What you need to do:
Reproduce the records below exactly as given.

Data extracted from a collection:
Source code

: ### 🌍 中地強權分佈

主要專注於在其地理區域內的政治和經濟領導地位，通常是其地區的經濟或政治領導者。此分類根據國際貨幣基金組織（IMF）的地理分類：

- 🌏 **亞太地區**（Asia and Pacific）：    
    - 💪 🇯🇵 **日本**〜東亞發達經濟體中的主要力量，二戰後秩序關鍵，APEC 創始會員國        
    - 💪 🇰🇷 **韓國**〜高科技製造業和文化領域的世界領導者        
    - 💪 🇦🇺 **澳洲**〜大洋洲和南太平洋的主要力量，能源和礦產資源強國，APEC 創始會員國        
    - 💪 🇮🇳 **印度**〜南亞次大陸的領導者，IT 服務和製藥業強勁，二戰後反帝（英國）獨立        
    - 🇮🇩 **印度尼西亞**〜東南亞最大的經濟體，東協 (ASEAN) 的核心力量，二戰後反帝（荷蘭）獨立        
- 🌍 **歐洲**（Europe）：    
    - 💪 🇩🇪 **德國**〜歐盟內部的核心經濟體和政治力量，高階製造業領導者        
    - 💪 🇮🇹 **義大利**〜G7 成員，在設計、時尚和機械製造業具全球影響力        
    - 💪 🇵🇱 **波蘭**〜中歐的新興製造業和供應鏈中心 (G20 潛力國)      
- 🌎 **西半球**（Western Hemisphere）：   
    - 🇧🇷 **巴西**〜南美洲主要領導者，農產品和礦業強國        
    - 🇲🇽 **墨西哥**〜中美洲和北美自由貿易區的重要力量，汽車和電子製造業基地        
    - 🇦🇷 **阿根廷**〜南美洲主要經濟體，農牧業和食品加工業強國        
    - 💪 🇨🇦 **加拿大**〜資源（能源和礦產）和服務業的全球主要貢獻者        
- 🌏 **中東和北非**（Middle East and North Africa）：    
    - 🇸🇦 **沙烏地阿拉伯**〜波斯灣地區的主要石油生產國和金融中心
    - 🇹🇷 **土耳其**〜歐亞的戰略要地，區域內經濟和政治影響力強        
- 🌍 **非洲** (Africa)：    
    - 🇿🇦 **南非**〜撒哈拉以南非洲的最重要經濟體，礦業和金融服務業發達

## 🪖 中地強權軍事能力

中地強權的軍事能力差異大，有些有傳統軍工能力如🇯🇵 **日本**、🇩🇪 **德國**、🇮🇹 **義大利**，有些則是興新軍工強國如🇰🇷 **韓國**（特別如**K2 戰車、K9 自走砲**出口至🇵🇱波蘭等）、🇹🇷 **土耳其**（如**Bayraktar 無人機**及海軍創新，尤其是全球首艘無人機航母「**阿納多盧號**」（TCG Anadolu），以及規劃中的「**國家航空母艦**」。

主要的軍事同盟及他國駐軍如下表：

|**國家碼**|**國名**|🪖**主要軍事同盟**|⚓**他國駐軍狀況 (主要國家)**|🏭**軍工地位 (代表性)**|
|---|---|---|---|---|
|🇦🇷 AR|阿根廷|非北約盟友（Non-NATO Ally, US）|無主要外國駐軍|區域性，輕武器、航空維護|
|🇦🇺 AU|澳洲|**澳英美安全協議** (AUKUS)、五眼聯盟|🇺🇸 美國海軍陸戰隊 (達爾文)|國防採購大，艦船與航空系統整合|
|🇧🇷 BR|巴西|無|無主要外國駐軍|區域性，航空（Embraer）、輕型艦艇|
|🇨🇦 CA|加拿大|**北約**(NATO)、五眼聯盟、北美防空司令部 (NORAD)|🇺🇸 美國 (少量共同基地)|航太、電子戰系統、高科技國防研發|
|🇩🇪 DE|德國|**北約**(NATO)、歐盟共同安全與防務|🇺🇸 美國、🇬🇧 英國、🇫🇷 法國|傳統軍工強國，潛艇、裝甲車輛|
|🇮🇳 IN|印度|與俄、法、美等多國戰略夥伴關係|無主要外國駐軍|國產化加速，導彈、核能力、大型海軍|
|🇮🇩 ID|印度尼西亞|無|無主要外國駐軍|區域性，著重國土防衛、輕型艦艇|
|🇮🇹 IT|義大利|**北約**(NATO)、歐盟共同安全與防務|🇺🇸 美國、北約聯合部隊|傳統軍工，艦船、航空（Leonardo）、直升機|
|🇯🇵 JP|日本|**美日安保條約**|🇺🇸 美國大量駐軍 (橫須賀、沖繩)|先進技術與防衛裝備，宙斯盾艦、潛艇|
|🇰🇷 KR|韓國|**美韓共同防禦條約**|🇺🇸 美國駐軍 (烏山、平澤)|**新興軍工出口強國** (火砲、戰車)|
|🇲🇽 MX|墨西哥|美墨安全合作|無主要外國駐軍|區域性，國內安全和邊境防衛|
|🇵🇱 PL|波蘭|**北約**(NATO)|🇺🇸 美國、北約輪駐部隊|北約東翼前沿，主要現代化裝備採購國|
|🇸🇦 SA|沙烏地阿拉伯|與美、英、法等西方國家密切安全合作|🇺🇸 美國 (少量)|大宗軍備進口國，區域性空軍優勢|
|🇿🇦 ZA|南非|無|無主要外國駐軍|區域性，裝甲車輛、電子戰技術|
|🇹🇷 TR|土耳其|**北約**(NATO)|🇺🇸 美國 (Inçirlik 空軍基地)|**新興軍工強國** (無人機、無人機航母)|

Result of the exercise:
Source code

: ### 🌍 中地強權分佈

主要專注於在其地理區域內的政治和經濟領導地位，通常是其地區的經濟或政治領導者。此分類根據國際貨幣基金組織（IMF）的地理分類：

- 🌏 **亞太地區**（Asia and Pacific）：    
    - 💪 🇯🇵 **日本**〜東亞發達經濟體中的主要力量，二戰後秩序關鍵，APEC 創始會員國        
    - 💪 🇰🇷 **韓國**〜高科技製造業和文化領域的世界領導者        
    - 💪 🇦🇺 **澳洲**〜大洋洲和南太平洋的主要力量，能源和礦產資源強國，APEC 創始會員國        
    - 💪 🇮🇳 **印度**〜南亞次大陸的領導者，IT 服務和製藥業強勁，二戰後反帝（英國）獨立        
    - 🇮🇩 **印度尼西亞**〜東南亞最大的經濟體，東協 (ASEAN) 的核心力量，二戰後反帝（荷蘭）獨立        
- 🌍 **歐洲**（Europe）：    
    - 💪 🇩🇪 **德國**〜歐盟內部的核心經濟體和政治力量，高階製造業領導者        
    - 💪 🇮🇹 **義大利**〜G7 成員，在設計、時尚和機械製造業具全球影響力        
    - 💪 🇵🇱 **波蘭**〜中歐的新興製造業和供應鏈中心 (G20 潛力國)      
- 🌎 **西半球**（Western Hemisphere）：   
    - 🇧🇷 **巴西**〜南美洲主要領導者，農產品和礦業強國        
    - 🇲🇽 **墨西哥**〜中美洲和北美自由貿易區的重要力量，汽車和電子製造業基地        
    - 🇦🇷 **阿根廷**〜南美洲主要經濟體，農牧業和食品加工業強國        
    - 💪 🇨🇦 **加拿大**〜資源（能源和礦產）和服務業的全球主要貢獻者        
- 🌏 **中東和北非**（Middle East and North Africa）：    
    - 🇸🇦 **沙烏地阿拉伯**〜波斯灣地區的主要石油生產國和金融中心
    - 🇹🇷 **土耳其**〜歐亞的戰略要地，區域內經濟和政治影響力強        
- 🌍 **非洲** (Africa)：    
    - 🇿🇦 **南非**〜撒哈拉以南非洲的最重要經濟體，礦業和金融服務業發達

## 🪖 中地強權軍事能力

中地強權的軍事能力差異大，有些有傳統軍工能力如🇯🇵 **日本**、🇩🇪 **德國**、🇮🇹 **義大利**，有些則是興新軍工強國如🇰🇷 **韓國**（特別如**K2 戰車、K9 自走砲**出口至🇵🇱波蘭等）、🇹🇷 **土耳其**（如**Bayraktar 無人機**及海軍創新，尤其是全球首艘無人機航母「**阿納多盧號**」（TCG Anadolu），以及規劃中的「**國家航空母艦**」。

主要的軍事同盟及他國駐軍如下表：

|**國家碼**|**國名**|🪖**主要軍事同盟**|⚓**他國駐軍狀況 (主要國家)**|🏭**軍工地位 (代表性)**|
|---|---|---|---|---|
|🇦🇷 AR|阿根廷|非北約盟友（Non-NATO Ally, US）|無主要外國駐軍|區域性，輕武器、航空維護|
|🇦🇺 AU|澳洲|**澳英美安全協議** (AUKUS)、五眼聯盟|🇺🇸 美國海軍陸戰隊 (達爾文)|國防採購大，艦船與航空系統整合|
|🇧🇷 BR|巴西|無|無主要外國駐軍|區域性，航空（Embraer）、輕型艦艇|
|🇨🇦 CA|加拿大|**北約**(NATO)、五眼聯盟、北美防空司令部 (NORAD)|🇺🇸 美國 (少量共同基地)|航太、電子戰系統、高科技國防研發|
|🇩🇪 DE|德國|**北約**(NATO)、歐盟共同安全與防務|🇺🇸 美國、🇬🇧 英國、🇫🇷 法國|傳統軍工強國，潛艇、裝甲車輛|
|🇮🇳 IN|印度|與俄、法、美等多國戰略夥伴關係|無主要外國駐軍|國產化加速，導彈、核能力、大型海軍|
|🇮🇩 ID|印度尼西亞|無|無主要外國駐軍|區域性，著重國土防衛、輕型艦艇|
|🇮🇹 IT|義大利|**北約**(NATO)、歐盟共同安全與防務|🇺🇸 美國、北約聯合部隊|傳統軍工，艦船、航空（Leonardo）、直升機|
|🇯🇵 JP|日本|**美日安保條約**|🇺🇸 美國大量駐軍 (橫須賀、沖繩)|先進技術與防衛裝備，宙斯盾艦、潛艇|
|🇰🇷 KR|韓國|**美韓共同防禦條約**|🇺🇸 美國駐軍 (烏山、平澤)|**新興軍工出口強國** (火砲、戰車)|
|🇲🇽 MX|墨西哥|美墨安全合作|無主要外國駐軍|區域性，國內安全和邊境防衛|
|🇵🇱 PL|波蘭|**北約**(NATO)|🇺🇸 美國、北約輪駐部隊|北約東翼前沿，主要現代化裝備採購國|
|🇸🇦 SA|沙烏地阿拉伯|與美、英、法等西方國家密切安全合作|🇺🇸 美國 (少量)|大宗軍備進口國，區域性空軍優勢|
|🇿🇦 ZA|南非|無|無主要外國駐軍|區域性，裝甲車輛、電子戰技術|
|🇹🇷 TR|土耳其|**北約**(NATO)|🇺🇸 美國 (Inçirlik 空軍基地)|**新興軍工強國** (無人機、無人機航母)|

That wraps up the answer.